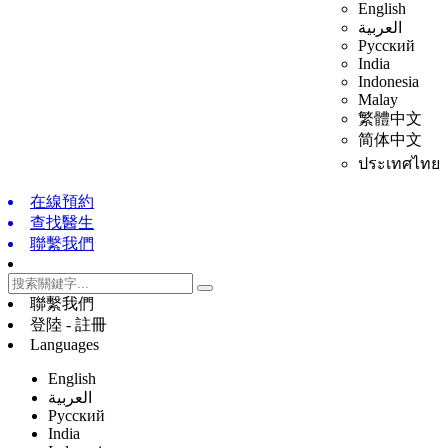
English
العربية
Русский
India
Indonesia
Malay
繁體中文
简体中文
ประเทศไทย
在線預約
查找醫生
聯繫我們
聯繫我們
登陸 - 註冊
Languages
English
العربية
Русский
India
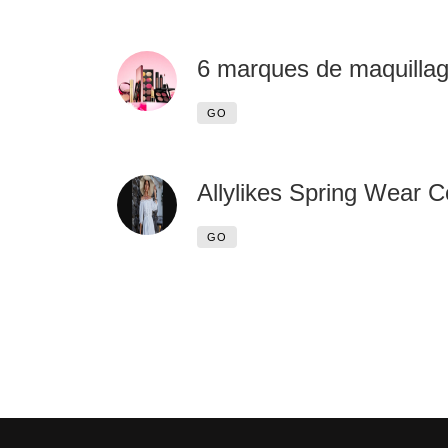
6 marques de maquillage
GO
Allylikes Spring Wear 
GO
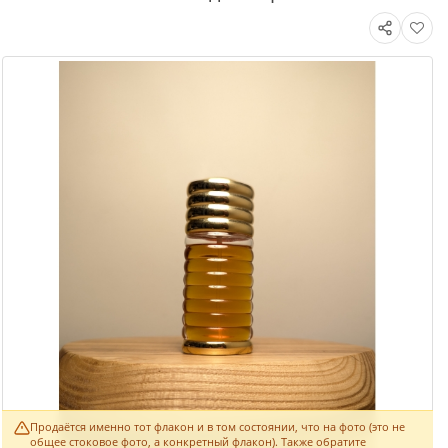
Продаётся именно тот флакон и в том состоянии, что на фото (это не
общее стоковое фото, а конкретный флакон). Также обратите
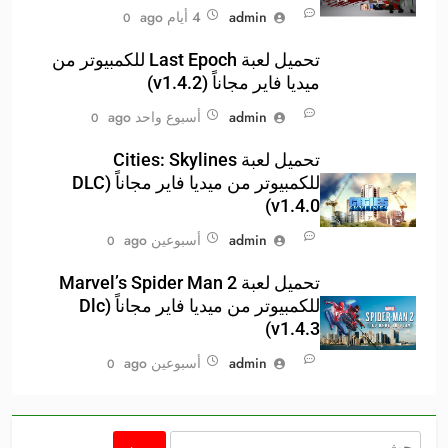
admin
4 أيام ago
0
تحميل لعبة Last Epoch للكمبيوتر من
ميديا فاير مجاناً (v1.4.2)
admin
أسبوع واحد ago
0
تحميل لعبة Cities: Skylines
للكمبيوتر من ميديا فاير مجاناً (DLC
v1.4.0)
admin
أسبوعين ago
0
تحميل لعبة Marvel’s Spider Man 2
للكمبيوتر من ميديا فاير مجاناً (Dlc
v1.4.3)
admin
أسبوعين ago
0
البحث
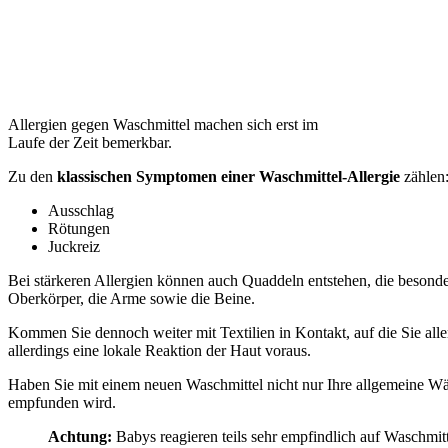
Allergien gegen Waschmittel machen sich erst im
Laufe der Zeit bemerkbar.
Zu den
klassischen Symptomen einer Waschmittel-Allergie
zählen
Ausschlag
Rötungen
Juckreiz
Bei stärkeren Allergien können auch Quaddeln entstehen, die besonde
Oberkörper, die Arme sowie die Beine.
Kommen Sie dennoch weiter mit Textilien in Kontakt, auf die Sie all
allerdings eine lokale Reaktion der Haut voraus.
Haben Sie mit einem neuen Waschmittel nicht nur Ihre allgemeine Wä
empfunden wird.
Achtung:
Babys reagieren teils sehr empfindlich auf Waschmit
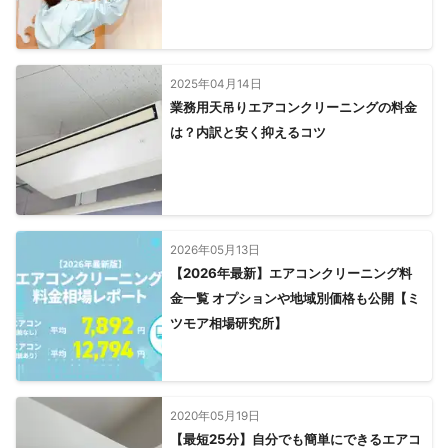
2025年04月14日
業務用天吊りエアコンクリーニングの料金
は？内訳と安く抑えるコツ
2026年05月13日
【2026年最新】エアコンクリーニング料
金一覧 オプションや地域別価格も公開【ミ
ツモア相場研究所】
2020年05月19日
【最短25分】自分でも簡単にできるエアコ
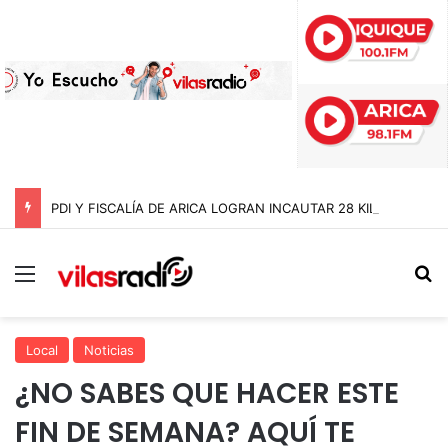
PDI Y FISCALÍA DE ARICA LOGRAN INCAUTAR 28 KILOS DE MARIHUANA OCULTOS EN UN CAMIÓN DE ALTO TONELAJE EN CHUNGARÁ
Menú
B
Local
Noticias
¿NO SABES QUE HACER ESTE
FIN DE SEMANA? AQUÍ TE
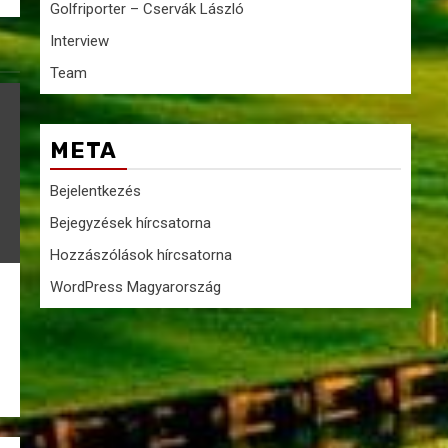
Golfriporter – Cservák László
Interview
Team
META
Bejelentkezés
Bejegyzések hírcsatorna
Hozzászólások hírcsatorna
WordPress Magyarország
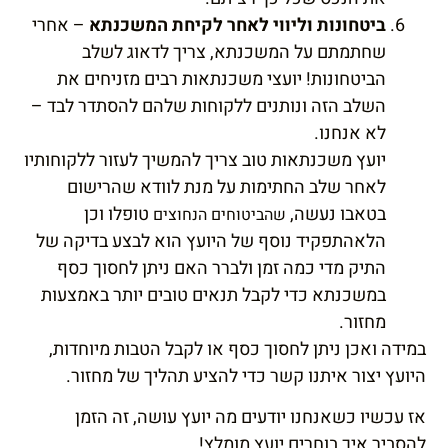
ביטחונות וליווי לאחר לקיחת המשכנתא
– אחרי
שחתמתם על המשכנתא, צריך לדאוג לשלב
הביטחונות! יועצי משכנתאות רבים מזניחים את
השלב הזה ונותנים ללקוחות שלהם להסתדר לבד –
לא אנחנו.
יועץ משכנתאות טוב צריך להמשיך לעזור ללקוחותיו
לאחר שלב החתימות על מנת לוודא שהרישום
בטאבו נעשה,
טופלו וכן
שהביטוחים הנחוצים
הלאהתפקיד נוסף של היועץ הוא לבצע בדיקה של
התיק מדי כמה זמן ולברר האם ניתן לחסוך כסף
במשכנתא כדי לקבל תנאים טובים יותר באמצעות
מחזור.
במידה ואכן ניתן לחסוך כסף או לקבל הטבות מיוחדות,
היועץ יצור איתנו קשר כדי להציע תהליך של מחזור.
אז עכשיו כשאנחנו יודעים מה יועץ עושה, זה הזמן
להסביר איך בוחרים יועץ מומלץ!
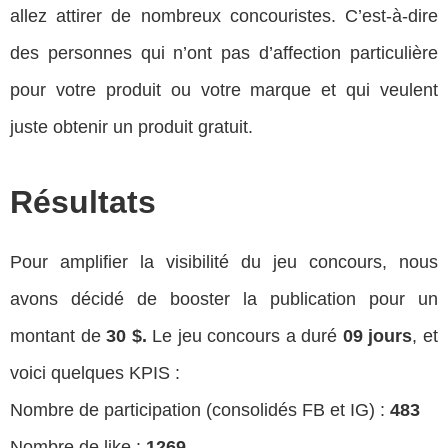
allez attirer de nombreux concouristes. C’est-à-dire
des personnes qui n’ont pas d’affection particulière
pour votre produit ou votre marque et qui veulent
juste obtenir un produit gratuit.
Résultats
Pour amplifier la visibilité du jeu concours, nous
avons décidé de booster la publication pour un
montant de
30 $.
Le jeu concours a duré
09 jours
, et
voici quelques KPIS :
Nombre de participation (consolidés FB et IG) :
483
Nombre de like :
1269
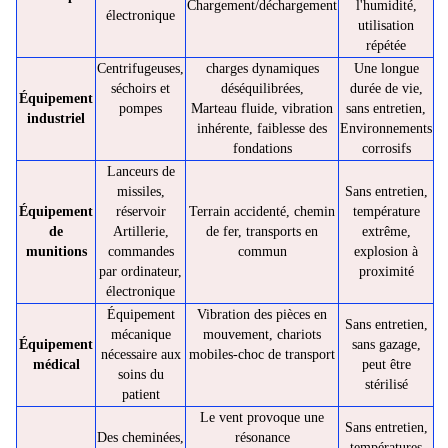
Chargement/déchargement
l'humidité,
électronique
utilisation
répétée
Centrifugeuses,
charges dynamiques
Une longue
séchoirs et
déséquilibrées,
durée de vie,
Équipement
pompes
Marteau fluide, vibration
sans entretien,
industriel
inhérente, faiblesse des
Environnements
fondations
corrosifs
Lanceurs de
missiles,
Sans entretien,
Équipement
réservoir
Terrain accidenté, chemin
température
de
Artillerie,
de fer, transports en
extrême,
munitions
commandes
commun
explosion à
par ordinateur,
proximité
électronique
Équipement
Vibration des pièces en
Sans entretien,
mécanique
mouvement, chariots
Équipement
sans gazage,
nécessaire aux
mobiles-choc de transport
médical
peut être
soins du
stérilisé
patient
Le vent provoque une
Sans entretien,
Des cheminées,
résonance
températures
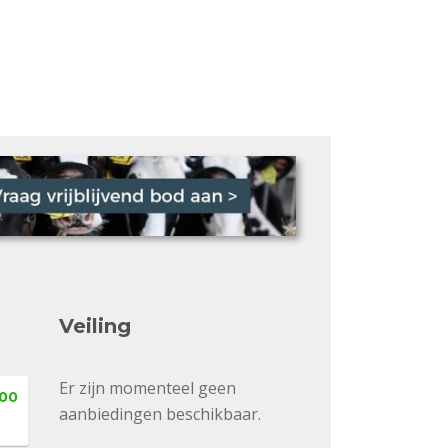
Veiling
Er zijn momenteel geen
,00
aanbiedingen beschikbaar.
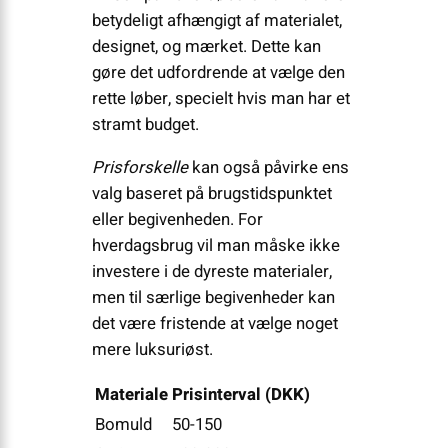
betydeligt afhængigt af materialet,
designet, og mærket. Dette kan
gøre det udfordrende at vælge den
rette løber, specielt hvis man har et
stramt budget.
Prisforskelle
kan også påvirke ens
valg baseret på brugstidspunktet
eller begivenheden. For
hverdagsbrug vil man måske ikke
investere i de dyreste materialer,
men til særlige begivenheder kan
det være fristende at vælge noget
mere luksuriøst.
Materiale
Prisinterval (DKK)
Bomuld
50-150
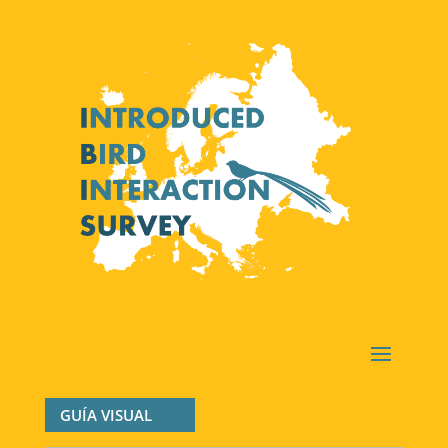
GUÍA VISUAL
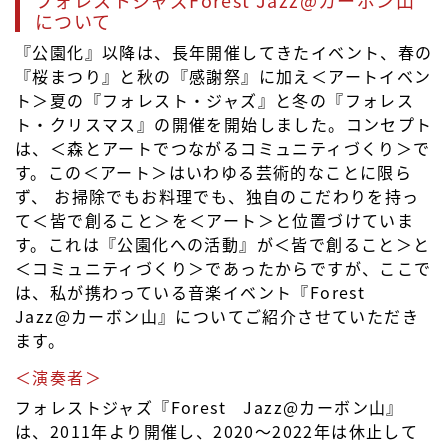
について
『公園化』以降は、長年開催してきたイベント、春の
『桜まつり』と秋の『感謝祭』に加え＜アートイベン
ト＞夏の『フォレスト・ジャズ』と冬の『フォレス
ト・クリスマス』の開催を開始しました。コンセプト
は、＜森とアートでつながるコミュニティづくり＞で
す。この＜アート＞はいわゆる芸術的なことに限ら
ず、 お掃除でもお料理でも、独自のこだわりを持っ
て＜皆で創ること＞を＜アート＞と位置づけていま
す。これは『公園化への活動』が＜皆で創ること＞と
＜コミュニティづくり＞であったからですが、ここで
は、私が携わっている音楽イベント『Forest
Jazz@カーボン山』についてご紹介させていただき
ます。
＜演奏者＞
フォレストジャズ『Forest Jazz@カーボン山』
は、2011年より開催し、2020～2022年は休止して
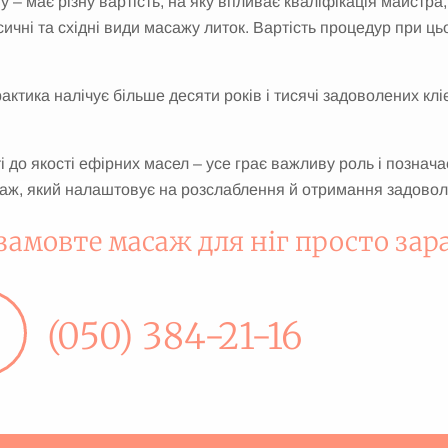
ому – має різну вартість, на яку впливає кваліфікація майстра
сичні та східні види масажу литок. Вартість процедур при ць
актика налічує більше десяти років і тисячі задоволених клі
 до якості ефірних масел – усе грає важливу роль і познача
ж, який налаштовує на розслаблення й отримання задовол
замовте масаж для ніг просто зара
(050) 384-21-16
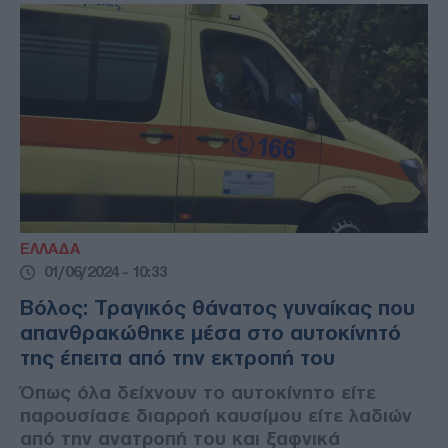
ΕΛΛΑΔΑ
01/06/2024 - 10:33
Βόλος: Τραγικός θάνατος γυναίκας που
απανθρακώθηκε μέσα στο αυτοκίνητό
της έπειτα από την εκτροπή του
Όπως όλα δείχνουν το αυτοκίνητο είτε
παρουσίασε διαρροή καυσίμου είτε λαδιών
από την ανατροπή του και ξαφνικά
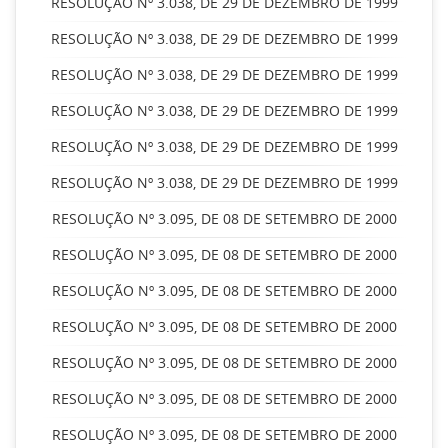
RESOLUÇÃO Nº 3.038, DE 29 DE DEZEMBRO DE 1999
RESOLUÇÃO Nº 3.038, DE 29 DE DEZEMBRO DE 1999
RESOLUÇÃO Nº 3.038, DE 29 DE DEZEMBRO DE 1999
RESOLUÇÃO Nº 3.038, DE 29 DE DEZEMBRO DE 1999
RESOLUÇÃO Nº 3.038, DE 29 DE DEZEMBRO DE 1999
RESOLUÇÃO Nº 3.038, DE 29 DE DEZEMBRO DE 1999
RESOLUÇÃO Nº 3.095, DE 08 DE SETEMBRO DE 2000
RESOLUÇÃO Nº 3.095, DE 08 DE SETEMBRO DE 2000
RESOLUÇÃO Nº 3.095, DE 08 DE SETEMBRO DE 2000
RESOLUÇÃO Nº 3.095, DE 08 DE SETEMBRO DE 2000
RESOLUÇÃO Nº 3.095, DE 08 DE SETEMBRO DE 2000
RESOLUÇÃO Nº 3.095, DE 08 DE SETEMBRO DE 2000
RESOLUÇÃO Nº 3.095, DE 08 DE SETEMBRO DE 2000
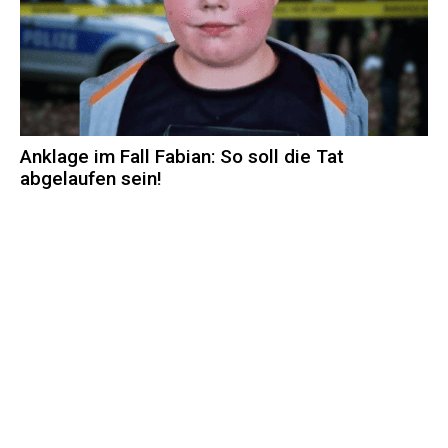
Anklage im Fall Fabian: So soll die Tat
abgelaufen sein!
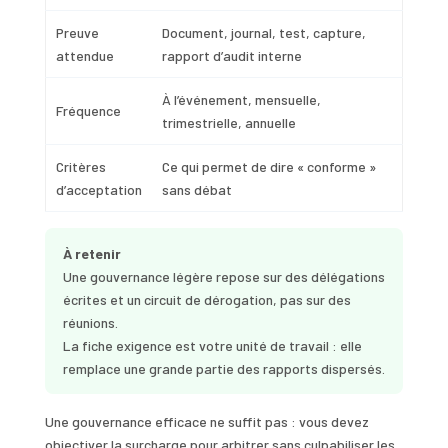
Preuve
Document, journal, test, capture,
attendue
rapport d’audit interne
À l’événement, mensuelle,
Fréquence
trimestrielle, annuelle
Critères
Ce qui permet de dire « conforme »
d’acceptation
sans débat
À retenir
Une gouvernance légère repose sur des délégations
écrites et un circuit de dérogation, pas sur des
réunions.
La fiche exigence est votre unité de travail : elle
remplace une grande partie des rapports dispersés.
Une gouvernance efficace ne suffit pas : vous devez
objectiver la surcharge pour arbitrer sans culpabiliser les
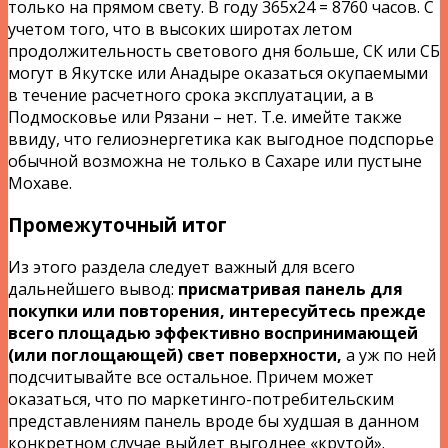
только на прямом свету. В году 365х24 = 8760 часов. С
учетом того, что в высоких широтах летом
продолжительность светового дня больше, СК или СБ
могут в Якутске или Анадыре оказаться окупаемыми
в течение расчетного срока эксплуатации, а в
Подмосковье или Рязани – нет. Т.е. имейте также
ввиду, что гелиоэнергетика как выгодное подспорье
обычной возможна не только в Сахаре или пустыне
Мохаве.
Промежуточный итог
Из этого раздела следует важный для всего
дальнейшего вывод:
присматривая панель для
покупки или повторения, интересуйтесь прежде
всего площадью эффективно воспринимающей
(или поглощающей) свет поверхности,
а уж по ней
подсчитывайте все остальное. Причем может
оказаться, что по маркетинго-потребительским
представлениям панель вроде бы худшая в данном
конкретном случае выйдет выгоднее «крутой».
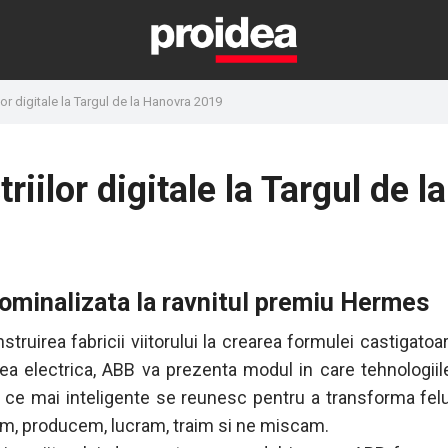
ilor digitale la Targul de la Hanovra 2019
riilor digitale la Targul de la
ominalizata la ravnitul premiu Hermes
struirea fabricii viitorului la crearea formulei castigatoa
tea electrica, ABB va prezenta modul in care tehnologiile
n ce mai inteligente se reunesc pentru a transforma felu
m, producem, lucram, traim si ne miscam.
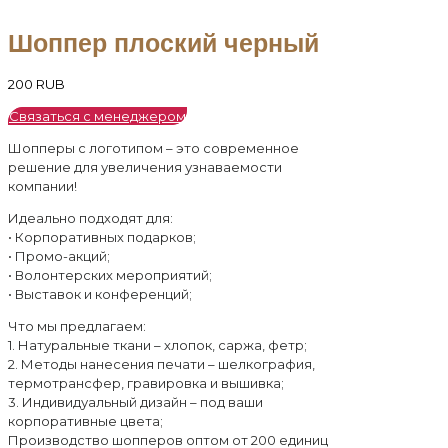
Шоппер плоский черный
200
RUB
Связаться с менеджером
Шопперы с логотипом – это современное
решение для увеличения узнаваемости
компании!
Идеально подходят для:
• Корпоративных подарков;
• Промо-акций;
• Волонтерских мероприятий;
• Выставок и конференций;
Что мы предлагаем:
1. Натуральные ткани – хлопок, саржа, фетр;
2. Методы нанесения печати – шелкография,
термотрансфер, гравировка и вышивка;
3. Индивидуальный дизайн – под ваши
корпоративные цвета;
Производство шопперов оптом от 200 единиц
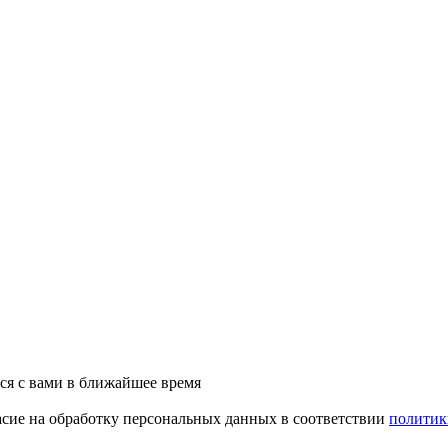
ся с вами в ближайшее время
асие на обработку персональных данных в соответствии
политик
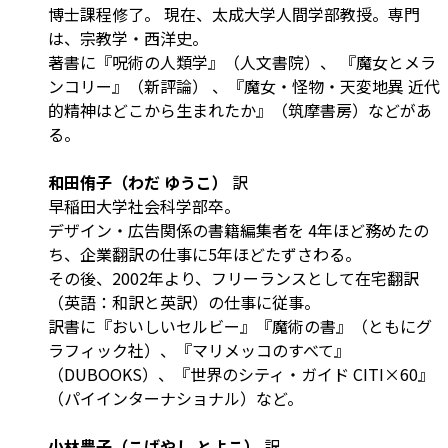
博士課程修了。 現在、太成大学人間学部教授。専門
は、宗教学・西洋史。
著書に『呪術の人類学』（人文書院）、 『魔女とメラ
ンコリー』（新評論） 、『魔女・怪物・天変地異 近代
的精神はどこから生まれたか』（筑摩書房）などがあ
る。
和田侑子（わだ ゆうこ）
訳
早稲田大学社会科学部卒。
デザイン・広告関係の書籍編集者を 4年ほど務めたの
ち、企業翻訳の仕事に5年ほどたずさわる。
その後、2002年より、フリーランスとして在宅翻訳
（英語：和訳と英訳）の仕事に従事。
訳書に『おいしいセルビー』『魔術の書』（ともにグ
ラフィック社）、『マリメッコのすべて』
（DUBOOKS）、『世界のシティ・ガイド CITI×60』
（パイインターナショナル）など。
小林豊子（こばやし とよこ）
訳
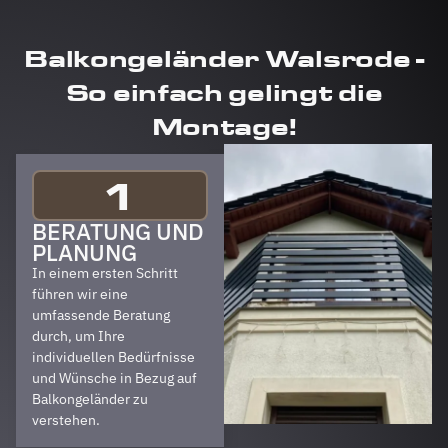
Balkongeländer Walsrode -
So einfach gelingt die
Montage!
1
BERATUNG UND
PLANUNG
In einem ersten Schritt
führen wir eine
umfassende Beratung
durch, um Ihre
individuellen Bedürfnisse
und Wünsche in Bezug auf
Balkongeländer zu
verstehen.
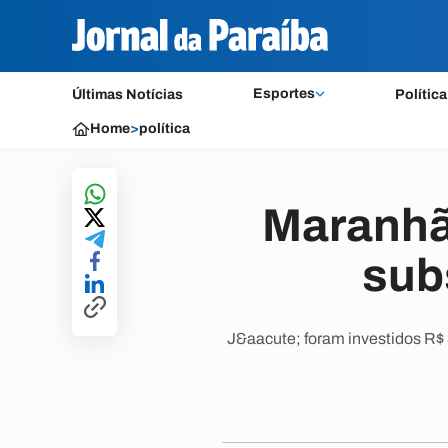
Esportes
Últimas Notícias
Política
Home
>
política
Maranhão
sub
J&aacute; foram investidos R$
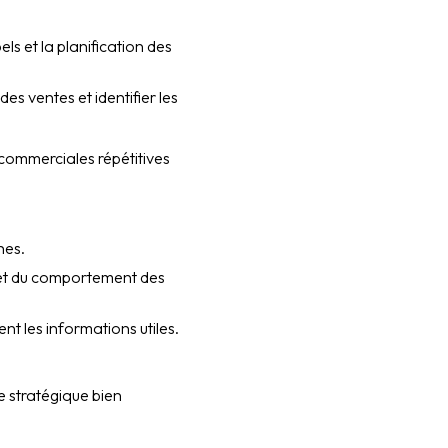
ls et la planification des
es ventes et identifier les
 commerciales répétitives
hes.
 et du comportement des
t les informations utiles.
e stratégique bien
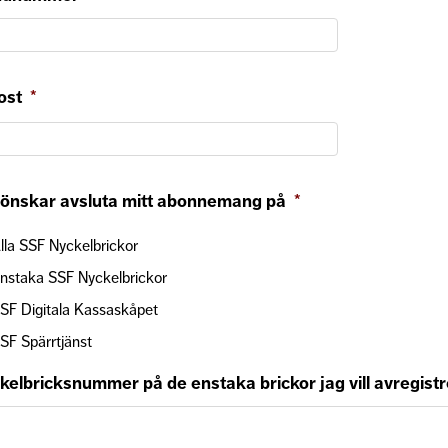
ost
*
 önskar avsluta mitt abonnemang på
*
lla SSF Nyckelbrickor
nstaka SSF Nyckelbrickor
SF Digitala Kassaskåpet
SF Spärrtjänst
kelbricksnummer på de enstaka brickor jag vill avregist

> [Request]:
Only the lines from the first line of the data above through the line with "allerdings eine lokale" should appear in the answer, retyped exactly, with every picture left out.

> [Result]:
English
العربية
Русский
India
Indonesia
Malay
繁體中文
简体中文
ประเทศไทย
在線預約
查找醫生
聯繫我們
聯繫我們
登陸 - 註冊
Languages
English
العربية
Русский
India
6 marques de maquillage
GO
Allylikes Spring Wear 
GO
Продаётся именно тот флакон и в том состоянии, что на фото (это не
общее стоковое фото, а конкретный флакон). Также обратите
admin
4 أيام ago
0
تحميل لعبة Last Epoch للكمبيوتر من
ميديا فاير مجاناً (v1.4.2)
admin
أسبوع واحد ago
0
تحميل لعبة Cities: Skylines
للكمبيوتر من ميديا فاير مجاناً (DLC
v1.4.0)
admin
أسبوعين ago
0
تحميل لعبة Marvel’s Spider Man 2
للكمبيوتر من ميديا فاير مجاناً (Dlc
v1.4.3)
admin
أسبوعين ago
0
البحث
Allergien gegen Waschmittel machen sich erst im
Laufe der Zeit bemerkbar.
Zu den
klassischen Symptomen einer Waschmittel-Allergie
zählen
Ausschlag
Rötungen
Juckreiz
Bei stärkeren Allergien können auch Quaddeln entstehen, die besonde
Oberkörper, die Arme sowie die Beine.
Kommen Sie dennoch weiter mit Textilien in Kontakt, auf die Sie all
allerdings eine lokale Reaktion der Haut voraus.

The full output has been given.